The enemy soldiers all woke up. “Gideon is attacking!” they shouted, and ran out of their tents. But in the darkness they couldn’t see who was who and they began attacking each other. Those who could just ran away. When morning came, the Midianite army was defeated.
And Gideon had learned that he really was the leader God had wanted.

Sometimes we all feel like Gideon. We think we can’t do what we’ve been asked to. Sometimes other people believe in us more than we believe in ourselves. When we feel like that we can remember Gideon who could do far more than he thought!

Thursday, 28 January 2010

Candlemas assembly – KS 1 & 2 – Going for goals/ persistence

Take: Jam jar lanterns – one per class - with OHP pictures of Candlemas story stuck to them – the more colourful the better - including the words “Shine as a light in the world.” Battery power tea lights (or real ones).

We are just getting ready in church to mark a special time in the year. It’s called Candlemas, and it’s the very end of Christmas. Christmas probably feels a long way off by now, but we’ve been celebrating it in church, thinking about what it means all through January. If you’ve been in church you’ll see we still have our Crib up (Show photo)

But this weekend we come to the end of Christmas, and we tell a special story to think about that.

It’s a story which happened about six weeks after Jesus was born – we are now about six weeks from Christmas Day. It’s a story about two very old people, called Simeon and Anna. They spent all their time in the Temple in Jerusalem, the place where everyone gathered to pray. But they didn’t just come once a week or once a month, they were there every day. Anna even slept in the Temple. They were waiting. Waiting and waiting. What were they waiting for? They were waiting for God to come and help their people.

They looked around them and saw that people were unhappy. Roman soldiers had marched into their land and they had to do what the soldiers told them to. Often the soldiers were cruel.
Simeon and Anna saw that people often made each other unhappy too. They treated each other badly, as if they didn’t matter, especially people who were ill, or poor.
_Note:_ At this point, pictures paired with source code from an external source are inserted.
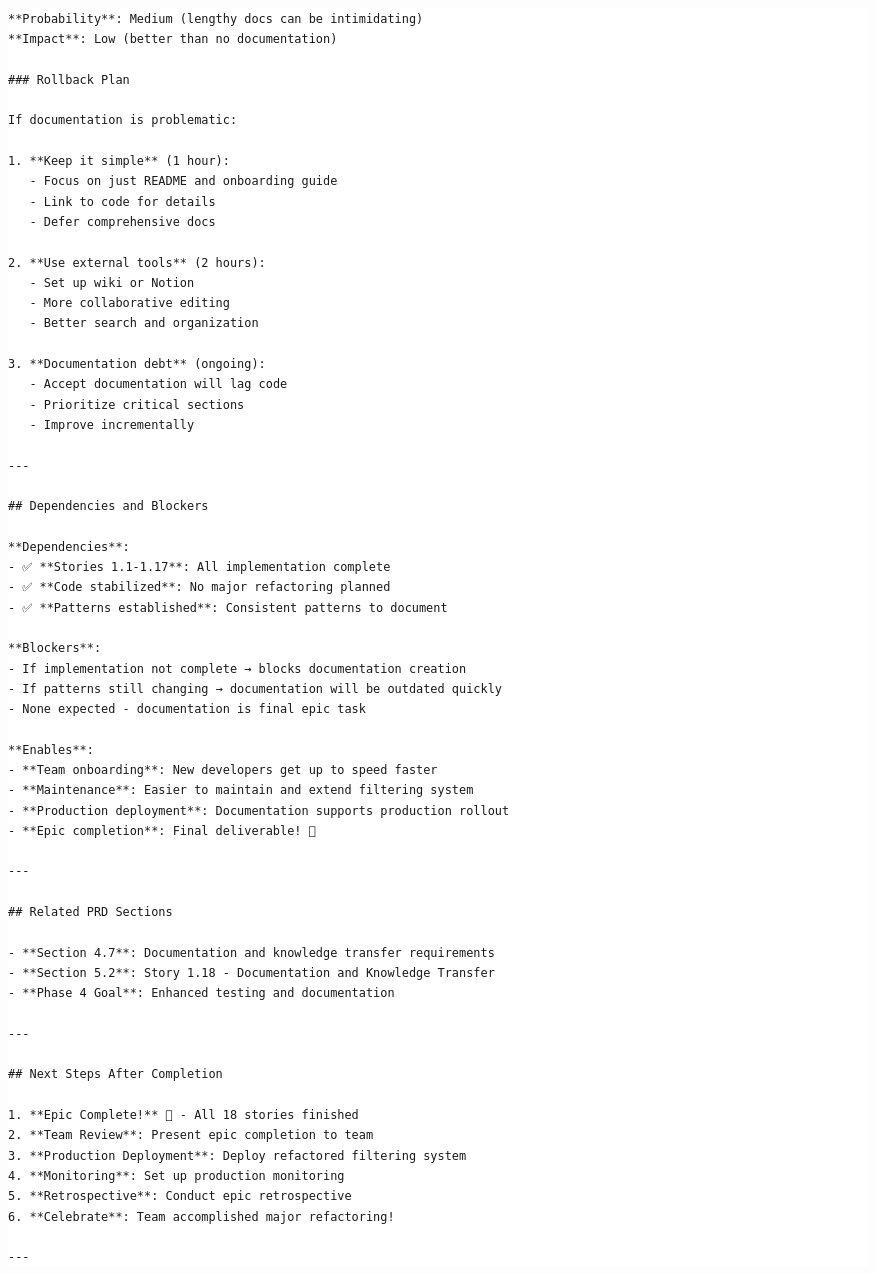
 ```
**Probability**: Medium (lengthy docs can be intimidating)
**Impact**: Low (better than no documentation)

### Rollback Plan

If documentation is problematic:

1. **Keep it simple** (1 hour):
   - Focus on just README and onboarding guide
   - Link to code for details
   - Defer comprehensive docs

2. **Use external tools** (2 hours):
   - Set up wiki or Notion
   - More collaborative editing
   - Better search and organization

3. **Documentation debt** (ongoing):
   - Accept documentation will lag code
   - Prioritize critical sections
   - Improve incrementally

---

## Dependencies and Blockers

**Dependencies**:
- ✅ **Stories 1.1-1.17**: All implementation complete
- ✅ **Code stabilized**: No major refactoring planned
- ✅ **Patterns established**: Consistent patterns to document

**Blockers**:
- If implementation not complete → blocks documentation creation
- If patterns still changing → documentation will be outdated quickly
- None expected - documentation is final epic task

**Enables**:
- **Team onboarding**: New developers get up to speed faster
- **Maintenance**: Easier to maintain and extend filtering system
- **Production deployment**: Documentation supports production rollout
- **Epic completion**: Final deliverable! 🎉

---

## Related PRD Sections

- **Section 4.7**: Documentation and knowledge transfer requirements
- **Section 5.2**: Story 1.18 - Documentation and Knowledge Transfer
- **Phase 4 Goal**: Enhanced testing and documentation

---

## Next Steps After Completion

1. **Epic Complete!** 🎉 - All 18 stories finished
2. **Team Review**: Present epic completion to team
3. **Production Deployment**: Deploy refactored filtering system
4. **Monitoring**: Set up production monitoring
5. **Retrospective**: Conduct epic retrospective
6. **Celebrate**: Team accomplished major refactoring!

---

```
It wasn’t right, and Simeon and Anna did what they could to help people, but they knew that they couldn’t do it on their own. They needed God’s help. People believed that God would send a special helper – they called him the Messiah – but when would he come, and what would he look like.

All day, every day, Simeon and Anna watched and prayed. They looked at all the people who came to the Temple, but none of them was the one.

Then one day, a little family – a man and a woman carrying a baby – came into the Temple. The baby was about six weeks old. It was baby Jesus, with Joseph and Mary. They had come to the Temple to say thank you to God for Jesus. All families did that. And when they came they brought something to offer – two pigeons. Here’s a picture of them. You can see Joseph carrying the pigeons. They felt very small – the Temple was HUGE, and it was crowded. No one would notice them. But someone did. Simeon and Anna. Something told them that this little baby was the one they had been waiting for. They pushed through the crowds towards them.

Simeon took the baby in his arms and said. “This is the one I have been waiting for. Now I can die happy, because I have seen that God is coming to help our people, and people all over the world. He will be like a bright light shining for everyone.” Anna told everyone around that this child would be very special when he grew up, someone would help them to live right.

Mary and Joseph didn’t know what to make of it at all, but they remembered Simeon and Anna and what they had said as Jesus grew up, and thought about it.

Candlemas is a time when we remember Simeon and Anna too. They had to wait and watch, to be patient and keep going, not giving up, so that they could see Jesus. Sometimes we have to do that too. It is easy to give up when things are difficult. But Simeon and Anna trusted that help would come, and that helped them to keep going.

Prayer: give out jam jar lanterns to one representative of each class. As they stand at the front, pray for people who might be feeling helpless, all in the dark, and ask for help to keep going. Let the children take the jam jar lanterns back to their classes.